Investor interest was piqued by a speech given by May shortly before becoming PM, in which she promised Treasury-backed bonds for new infrastructure projects - a departure from six years of spending cuts under David Cameron’s government.
May has made infrastructure spending a cornerstone of her industrial strategy, aimed at kickstarting an economy weakened by Brexit, a move under consideration across developed economies on fears over the effectiveness of ultra-loose monetary policy.
With Bank of England governor Mark Carney ruling out negative rates, and UK finance minister Philip Hammond saying he will take “any necessary steps” to support the economy, investors are positioning for the use of infrastructure as a policy tool.
Gavin Haynes, managing director of wealth manager Whitechurch Securities, has doubled clients’ exposure to global infrastructure funds post-referendum, at the expense of commercial property and European equities.
“We see it as a global trend - it is not just about Brexit,” he said. “Traditional monetary policy seems to be running out of steam to stimulate the economy.”
Infrastructure trusts, including those run by III and John Laing , have hit record highs post-referendum, extending gains after the BoE cut interest rates on Aug. 4.
Their performance contrasts with that of property investment trusts, which that have slumped on fears of price declines as businesses abandon London as a European base.
“There is a lot of demand for government-backed income streams,” said Colette Ord, an analyst covering property and infrastructure trusts at Numis. “They are seen as being higher-quality.”
That safety comes at a price, however: the average infrastructure trust investing in government-backed assets is trading at a 20 percent premium to net assets, an all-time high.

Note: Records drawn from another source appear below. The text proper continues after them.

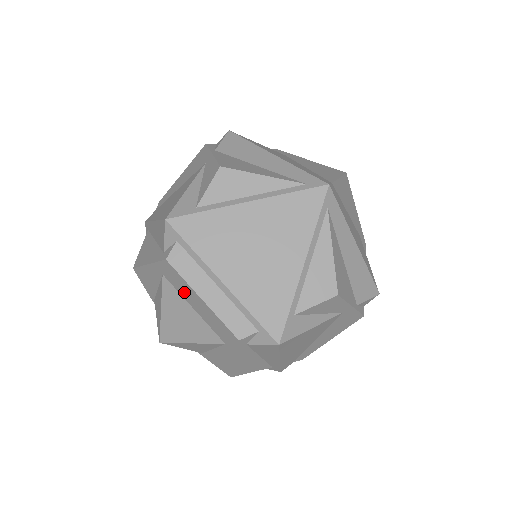
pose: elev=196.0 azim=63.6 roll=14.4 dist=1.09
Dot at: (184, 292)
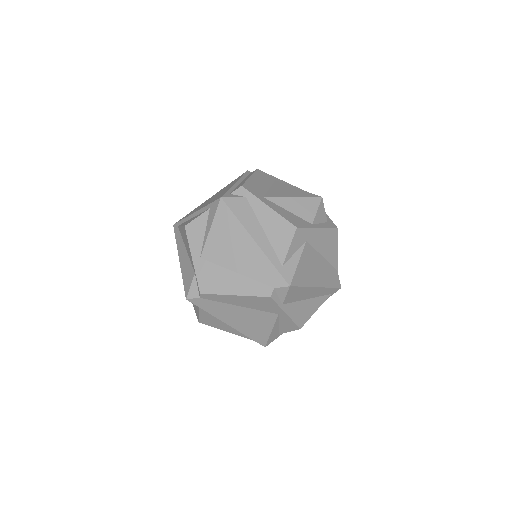
Dot at: occluded
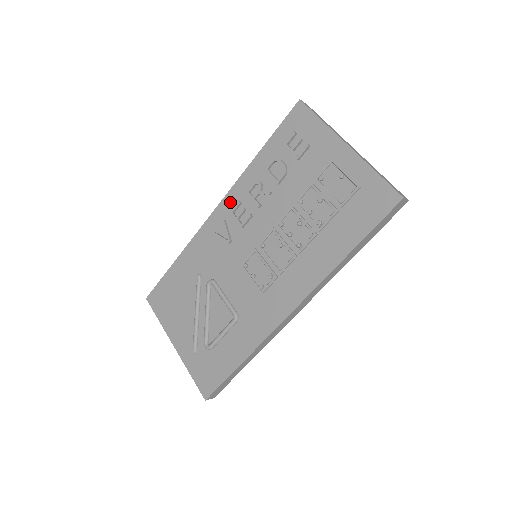
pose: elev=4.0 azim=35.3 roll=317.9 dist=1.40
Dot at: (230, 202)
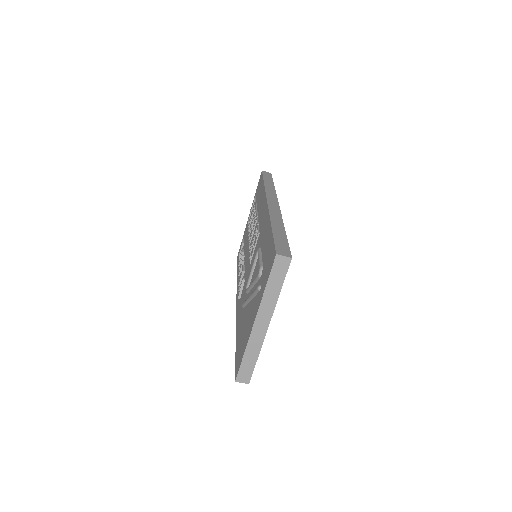
Dot at: occluded
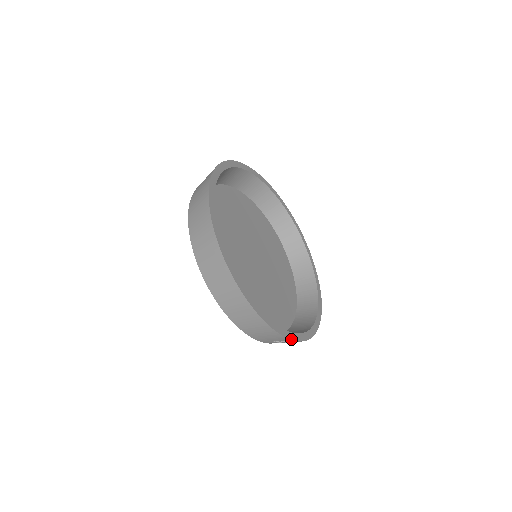
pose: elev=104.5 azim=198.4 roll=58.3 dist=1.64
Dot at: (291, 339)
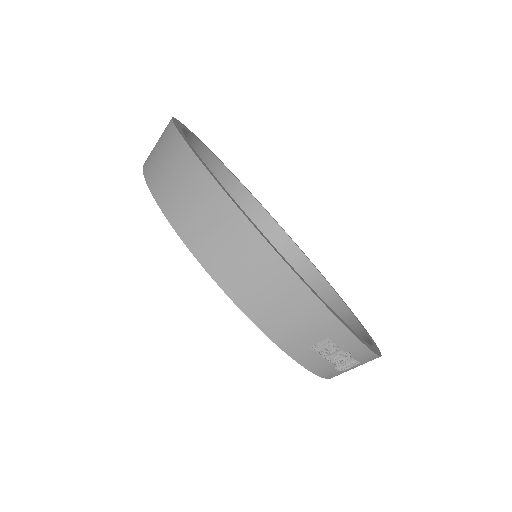
Dot at: (345, 326)
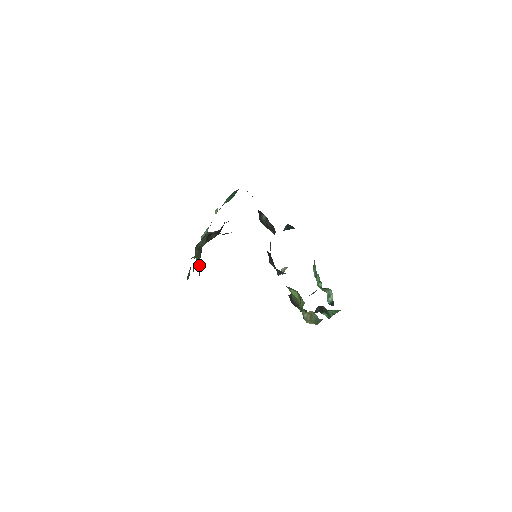
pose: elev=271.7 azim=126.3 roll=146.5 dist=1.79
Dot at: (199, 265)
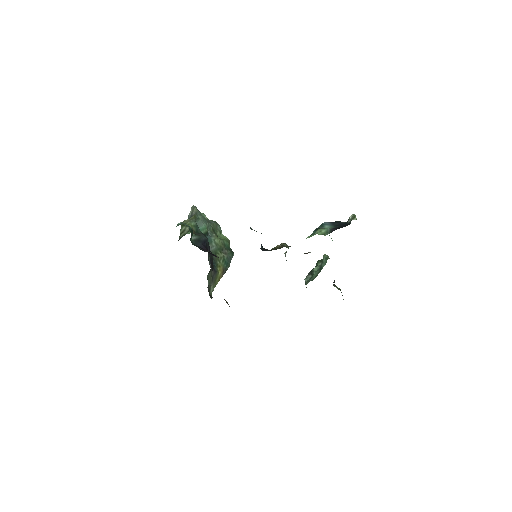
Dot at: (221, 273)
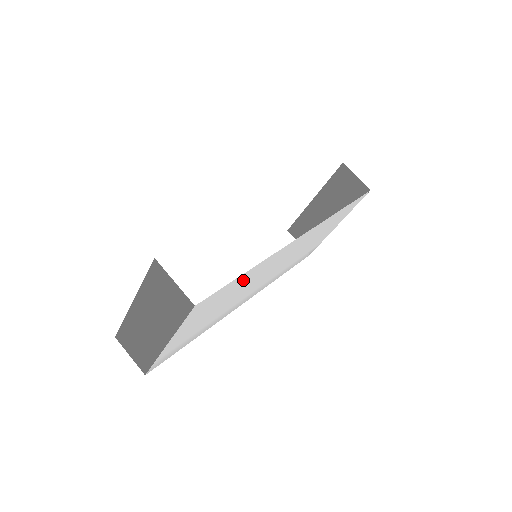
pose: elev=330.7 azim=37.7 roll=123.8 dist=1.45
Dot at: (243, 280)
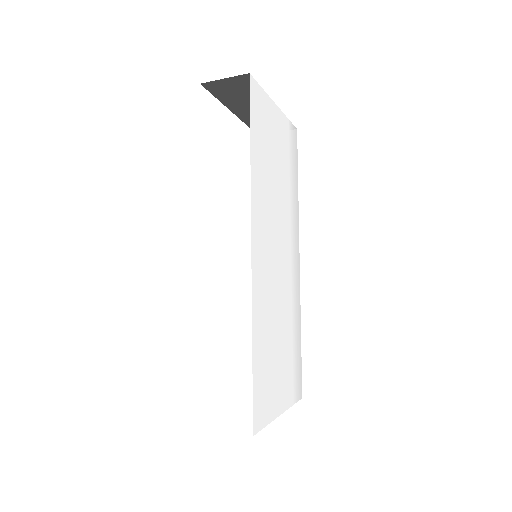
Dot at: (262, 341)
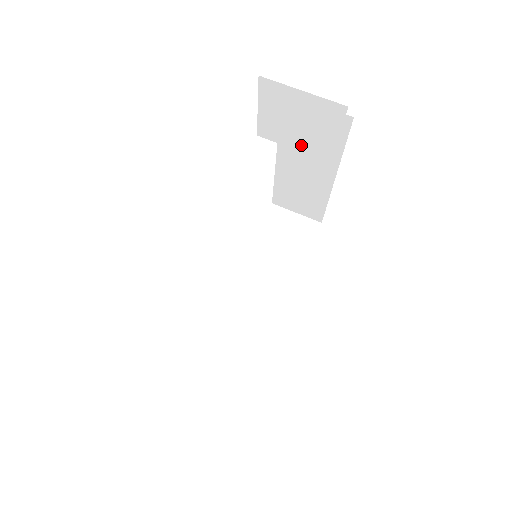
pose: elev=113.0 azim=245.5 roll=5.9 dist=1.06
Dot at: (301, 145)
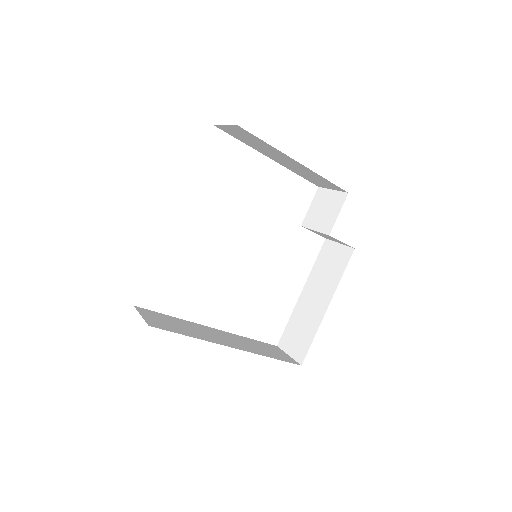
Dot at: (319, 226)
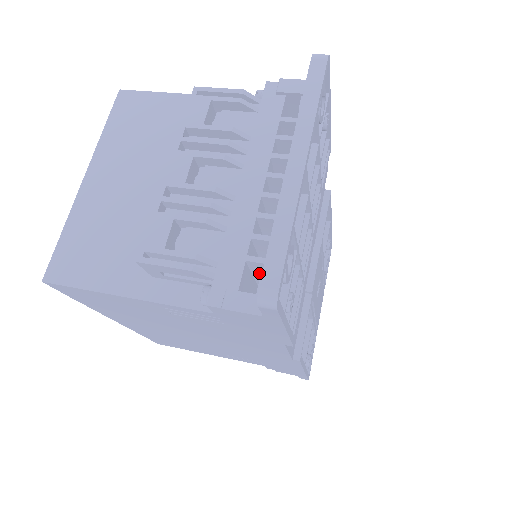
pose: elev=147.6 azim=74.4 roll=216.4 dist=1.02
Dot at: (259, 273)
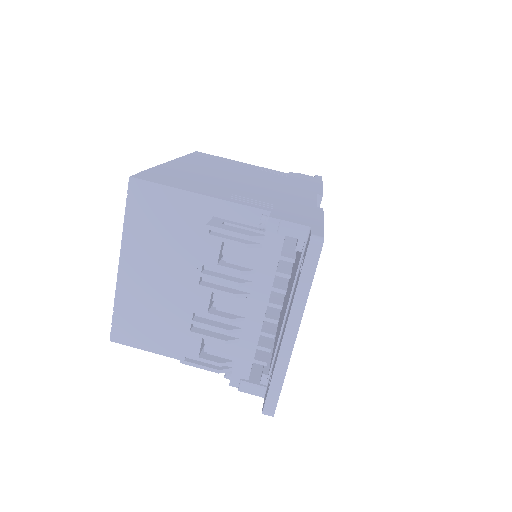
Dot at: (261, 353)
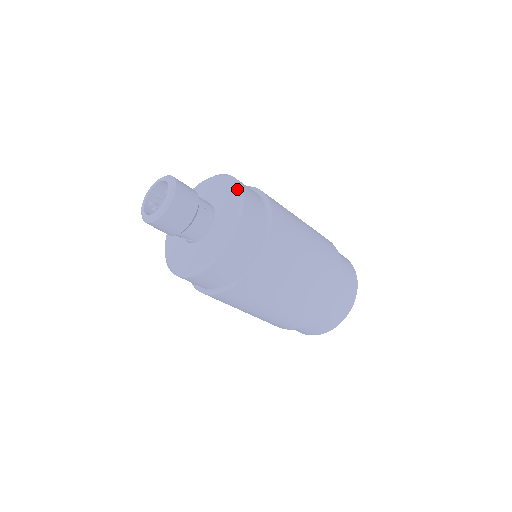
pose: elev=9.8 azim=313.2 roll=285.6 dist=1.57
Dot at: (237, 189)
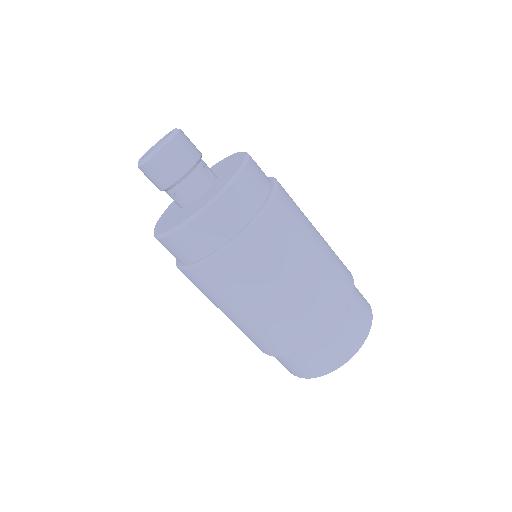
Dot at: (243, 154)
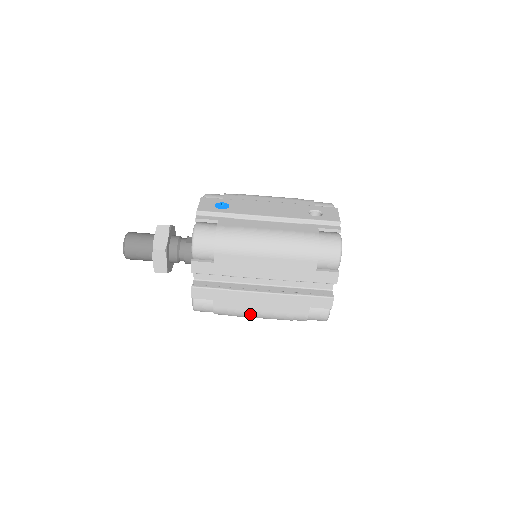
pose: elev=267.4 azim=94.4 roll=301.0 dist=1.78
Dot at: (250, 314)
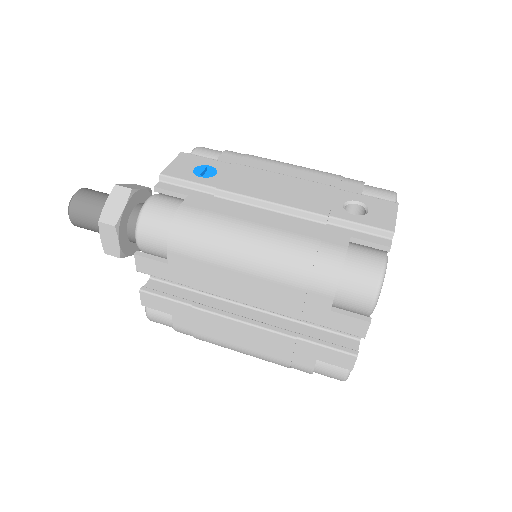
Dot at: (225, 345)
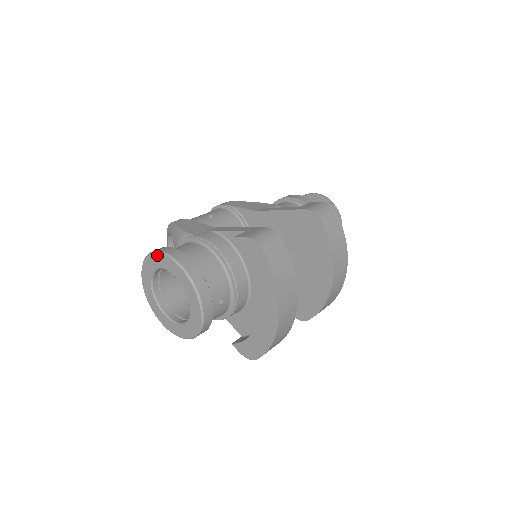
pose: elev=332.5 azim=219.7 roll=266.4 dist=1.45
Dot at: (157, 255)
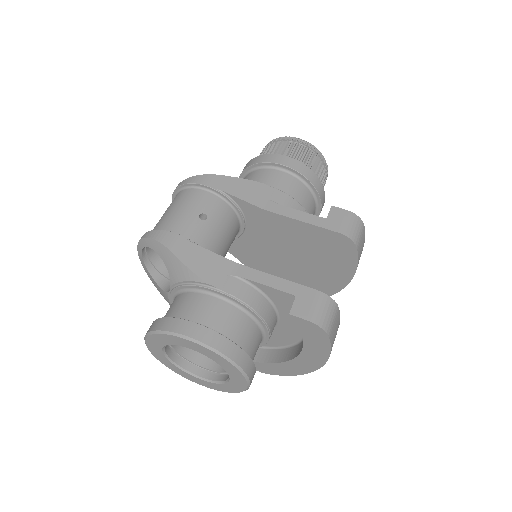
Dot at: (190, 342)
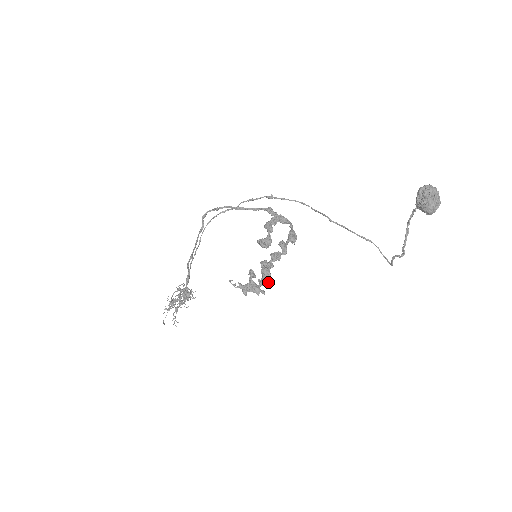
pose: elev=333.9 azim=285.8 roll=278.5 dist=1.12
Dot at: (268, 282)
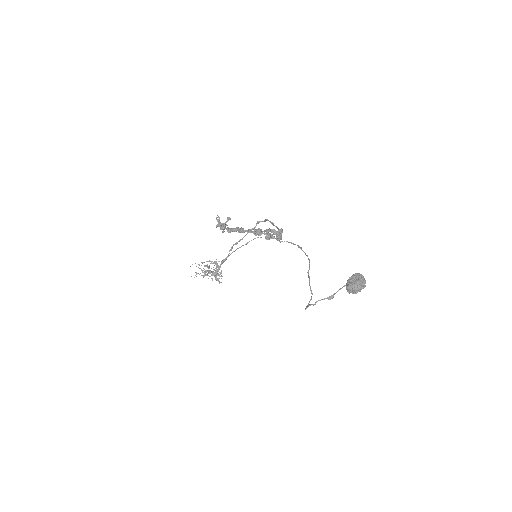
Dot at: (231, 230)
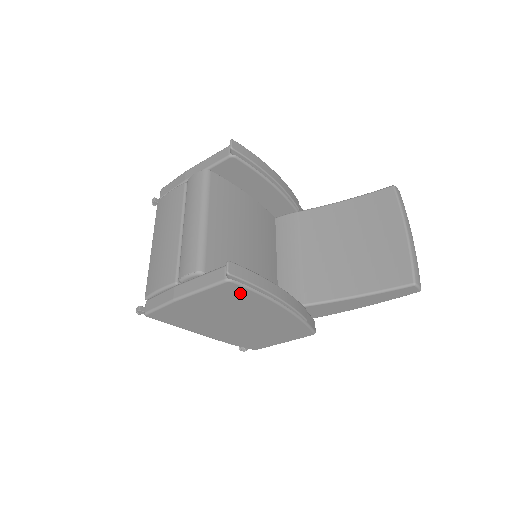
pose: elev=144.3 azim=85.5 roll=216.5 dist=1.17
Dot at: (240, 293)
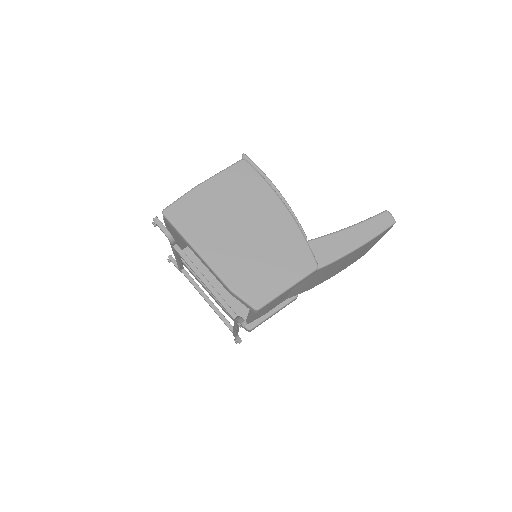
Dot at: (250, 177)
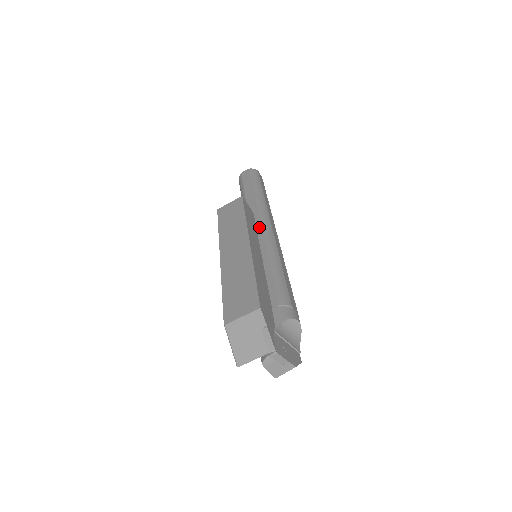
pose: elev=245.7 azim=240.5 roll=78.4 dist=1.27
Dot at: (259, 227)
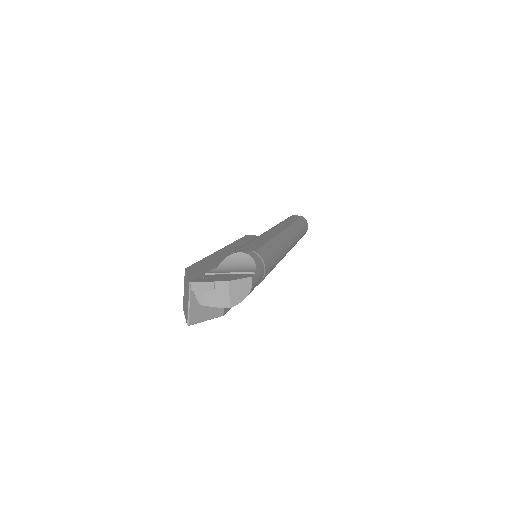
Dot at: occluded
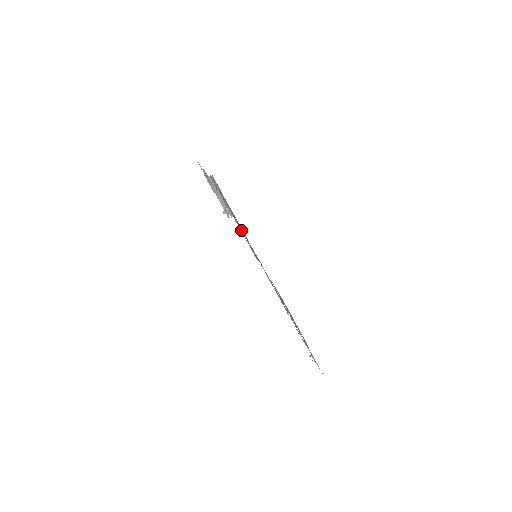
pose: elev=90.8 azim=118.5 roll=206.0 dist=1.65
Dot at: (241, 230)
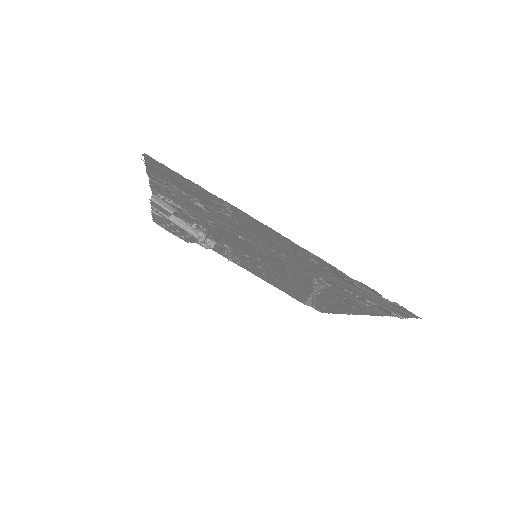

Investors concerned with trust valuations are instead looking to stocks that may benefit from a pick-up in construction - from brick-makers to builders’ merchants.
Tony Yarrow, a fund manager at Wise Investments, has been adding to his holdings in the sector, that include construction company Kier and brick-maker Ibstock.
“If I were May or Phillip Hammond I would be saying ‘the environment has changed: we can borrow as much money as we want almost for nothing’,” he said.
“There is a massive need for infrastructure in the UK.”
Part of the attraction for Yarrow of a company like Kier is that a large chunk of its revenues come from more stable sources, including motorway maintenance and refuse collection.
Analysts at Barclays estimate the UK requires 215 billion pounds of investment to replace ageing utilities infrastructure and wean the economy off carbon-based fuel.
“Construction companies are priced as though they are in an economy that is going into recession, but if there is any sort of stimulus valuations look pretty attractive,” Yarrow added.
Costain is the most exposed to the theme, with 90 percent of its revenues coming from UK construction, according to JP Morgan, followed by WS Atkins, Interserve and Kier. Balfour Beatty and Carillion could also see a boost, the bank’s analysts said.
Stephen Bailey, a fund manager at Liontrust, and whose fund is among Kier’s largest shareholders, has also been adding to holdings that he believes have been unfairly penalised.
“Central banks have got to be quite inventive: most tricks have been tried,” he said. “I‘m not a believer that cutting rates will stimulate growth, but construction could be a way of providing that kind of stimulus.”